Wednesday, January 18, 2012

gotta have faith...

I've started reading the book of Matthew this month.  Our church has a "guide" of daily readings, and this month is 1 chapter each day - in Matthew and in Proverbs.  I'm a little behind so I've only read Matthew.  One chapter that really got me thinking was chapter 8.  No verse in particular, but really just the whole thing is about miracles that Jesus is performing.  Leprosy, paralysis, fevers, demon-possession, just to name a few.  What was so amazing about it was that the people that were healed - all they did was believe in Jesus' power. They had faith.   They believed.  So it got me thinking, what would I do if Jesus was standing right here in front of me?  Right here where I could see Him.  Would I ask Him to heal my sick relatives? To bring someone back to life? To heal my friends' families? (To clone Coco and give me 2 more?)  What would you do?  Would you be able to just throw all the doubt out of your mind, and believe 110% that whatever He said He would fix/heal/correct/resurrect, He would do just that?  Have you ever stopped to think about it?  I can read and listen to the bible, and the miraculous details of the works Jesus did {specifically while on earth}. And I know I've been witness to things He's done here in my life. But in this day and age, it's weird to think that someone could touch a lame person, and make them get up and walk.  Or put some mud on a blind man's eyes, wipe it off, and they can see.  Jesus performed so many miracles in His short life on earth, and how amazing would it have been to witness them, first hand?  I don't want you to think that  I don't believe, by my questioning.  I'm afraid to even hint at disbelief, but it's just different, I think, in the present, technological time.  (I won't go into all that, but I do think that we are sometimes in a world that strays from any kind of spiritual guidance, and we're more dependent on other things... my mind isn't letting me go there right now, b/c I'm trying to stay focused... lol!)
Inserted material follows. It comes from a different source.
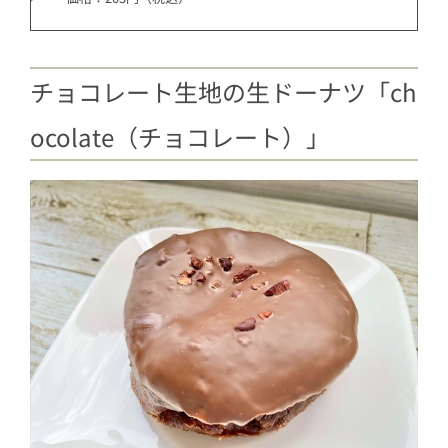
チョコレート生地の生ドーナツ「ch
ocolate（チョコレート）」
Anyway, I think that if Jesus walked into this room I am sitting in right now, and sat down next to me, I would totally throw all of my doubt or questions or whatever guilt-inducing feelings  out  the window, and never look back.  So what good would that do if I didn't have faith?  We really need to have faith, "trust or confidence in a person or entity."  In this case, to be confident in Jesus' power. Our faith plays such a major role in our walk with God.  How willing are we, on a daily basis, to fully and completely have faith in God's healing powers? Does it matter how I feel, depending on my level or degree of faith? To a point, yes.  I believe that God/Jesus is capable of performing miracles, when He sees fit. I know that all things are on His time, not mine or yours.  When I pray for someone, and ask for His healing hand, I also pray that He does so according to His will/that His will be done.  Maybe because my human mind is telling me the outcome may go either way - positive or [seemingly] negative.  I do think logically, and sometimes I fear that may control my prayers, rather than my faith.  But I know, deep down, that I have faith.  God is so good, and He has done wonders for my life, my family, my marriage.  I feel His presence daily and even when I kinda wished I didn't. It's comforting to have that faith.  Faith is all about throwing caution to the wind; it's about setting aside all the doubt and believing - blindly.  As for the moving mountains, I'm still working on that faith.  But I'm excited to get my mind and heart thinking about this. I believe that the whole reason I know that God has put this in my path for some reason - and I'm ready to dive deeper into faith and believing, whole heartedly, in my God and His powers.  
Matthew 9:28-30 "'Do you believe that I am able to do this?' 'Yes Lord,' they replied.  Then He touched their eyes and said, 'According to your faith will it be done to you.' and their sight was restored."